→ Required action: Leaving out all pictures, transcribe the lines below exactly, from the first through the line containing "ions, as this".

Source material START

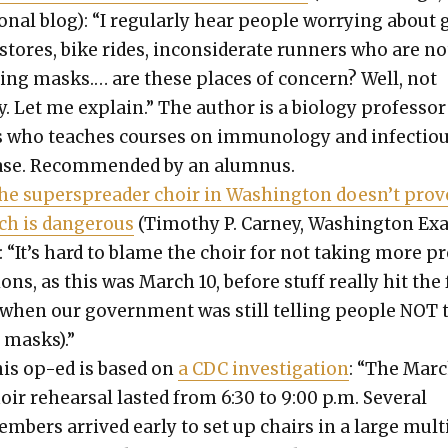
on­al blog): “I reg­u­lar­ly hear peo­ple wor­ry­ing about
stores, bike rides, incon­sid­er­ate run­ners who are no
­ing masks.… are these places of con­cern? Well, not
ly. Let me explain.” The author is a biol­o­gy pro­fes­sor
 who teach­es cours­es on immunol­o­gy and infec­tio
ease. Rec­om­mend­ed by an alum­nus.
he super­spread­er choir in Wash­ing­ton does­n’t prov
ch is dan­ger­ous
(Tim­o­thy P. Car­ney, Wash­ing­ton E
): “It’s hard to blame the choir for not tak­ing more p
ions, as this was March 10, before stuff real­ly hit the
 when our gov­ern­ment was still telling peo­ple NOT 
 masks).”
is op-ed is based on
a CDC inves­ti­ga­tion
: “The Marc
oir rehearsal last­ed from 6:30 to 9:00 p.m. Sev­er­al
m­bers arrived ear­ly to set up chairs in a large mul­t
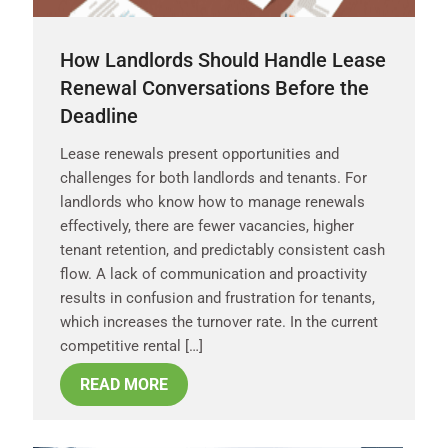
How Landlords Should Handle Lease
Renewal Conversations Before the
Deadline
Lease renewals present opportunities and
challenges for both landlords and tenants. For
landlords who know how to manage renewals
effectively, there are fewer vacancies, higher
tenant retention, and predictably consistent cash
flow. A lack of communication and proactivity
results in confusion and frustration for tenants,
which increases the turnover rate. In the current
competitive rental […]
READ MORE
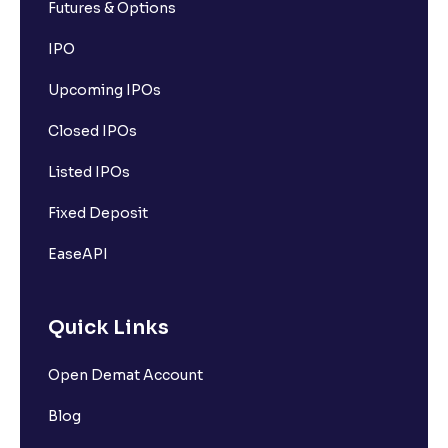
Futures & Options
IPO
Upcoming IPOs
Closed IPOs
Listed IPOs
Fixed Deposit
EaseAPI
Quick Links
Open Demat Account
Blog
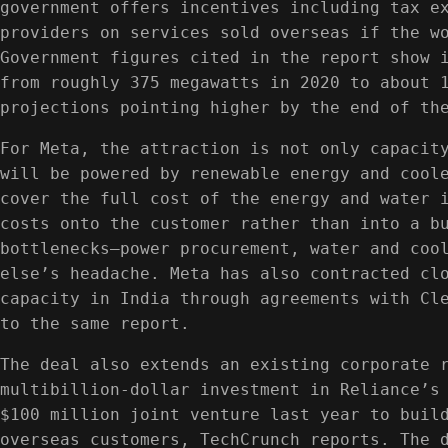
government offers incentives including tax e
providers on services sold overseas if the w
Government figures cited in the report show 
from roughly 375 megawatts in 2020 to about 
projections pointing higher by the end of th
For Meta, the attraction is not only capacit
will be powered by renewable energy and cool
cover the full cost of the energy and water 
costs onto the customer rather than into a b
bottlenecks—power procurement, water and coo
else’s headache. Meta has also contracted cl
capacity in India through agreements with Cl
to the same report.
The deal also extends an existing corporate 
multibillion-dollar investment in Reliance’s
$100 million joint venture last year to buil
overseas customers, TechCrunch reports. The 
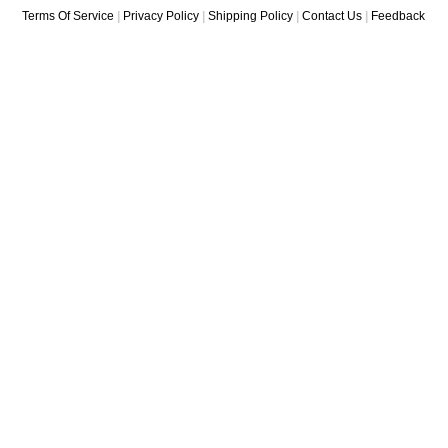
Terms Of Service
|
Privacy Policy
|
Shipping Policy
|
Contact Us
|
Feedback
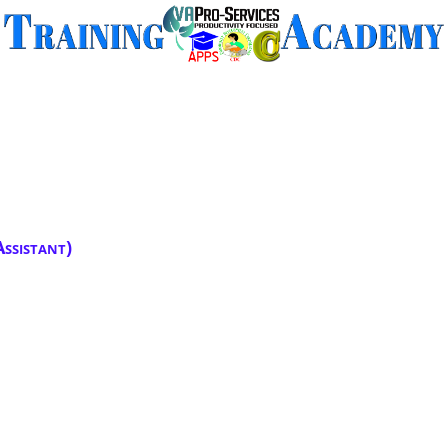
ssistant)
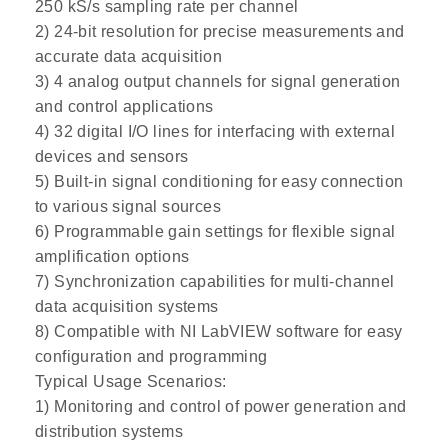
250 kS/s sampling rate per channel
2) 24-bit resolution for precise measurements and
accurate data acquisition
3) 4 analog output channels for signal generation
and control applications
4) 32 digital I/O lines for interfacing with external
devices and sensors
5) Built-in signal conditioning for easy connection
to various signal sources
6) Programmable gain settings for flexible signal
amplification options
7) Synchronization capabilities for multi-channel
data acquisition systems
8) Compatible with NI LabVIEW software for easy
configuration and programming
Typical Usage Scenarios:
1) Monitoring and control of power generation and
distribution systems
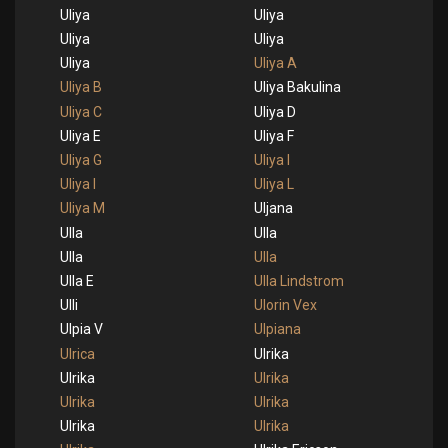
Uliya
Uliya
Uliya
Uliya
Uliya
Uliya A
Uliya B
Uliya Bakulina
Uliya C
Uliya D
Uliya E
Uliya F
Uliya G
Uliya I
Uliya I
Uliya L
Uliya M
Uljana
Ulla
Ulla
Ulla
Ulla
Ulla E
Ulla Lindstrom
Ulli
Ulorin Vex
Ulpia V
Ulpiana
Ulrica
Ulrika
Ulrika
Ulrika
Ulrika
Ulrika
Ulrika
Ulrika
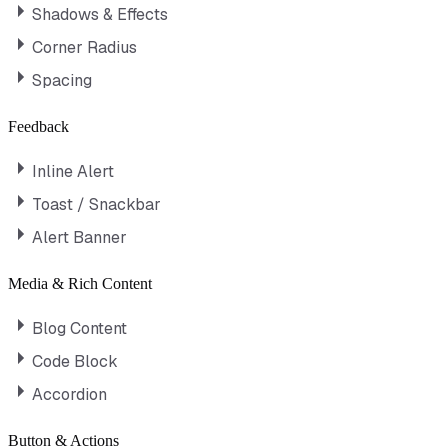
Shadows & Effects
Corner Radius
Spacing
Feedback
Inline Alert
Toast / Snackbar
Alert Banner
Media & Rich Content
Blog Content
Code Block
Accordion
Button & Actions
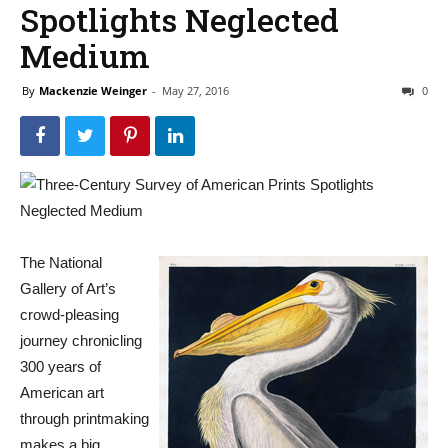
Spotlights Neglected
Medium
By
Mackenzie Weinger
-
May 27, 2016
0
The National
Gallery of Art’s
crowd-pleasing
journey chronicling
300 years of
American art
through printmaking
makes a big,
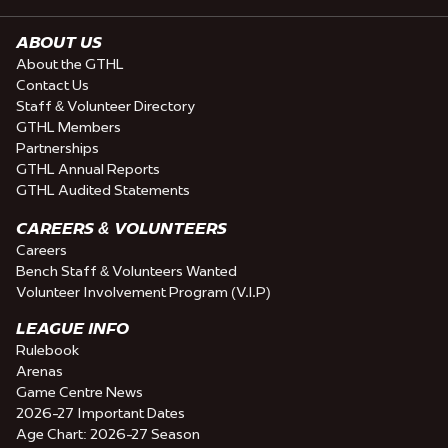
ABOUT US
About the GTHL
Contact Us
Staff & Volunteer Directory
GTHL Members
Partnerships
GTHL Annual Reports
GTHL Audited Statements
CAREERS & VOLUNTEERS
Careers
Bench Staff & Volunteers Wanted
Volunteer Involvement Program (V.I.P)
LEAGUE INFO
Rulebook
Arenas
Game Centre News
2026-27 Important Dates
Age Chart: 2026-27 Season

Source material END

→ Result of the task:
on­al blog): “I reg­u­lar­ly hear peo­ple wor­ry­ing about
stores, bike rides, incon­sid­er­ate run­ners who are no
­ing masks.… are these places of con­cern? Well, not
ly. Let me explain.” The author is a biol­o­gy pro­fes­sor
 who teach­es cours­es on immunol­o­gy and infec­tio
ease. Rec­om­mend­ed by an alum­nus.
he super­spread­er choir in Wash­ing­ton does­n’t prov
ch is dan­ger­ous
(Tim­o­thy P. Car­ney, Wash­ing­ton E
): “It’s hard to blame the choir for not tak­ing more p
ions, as this was March 10, before stuff real­ly hit the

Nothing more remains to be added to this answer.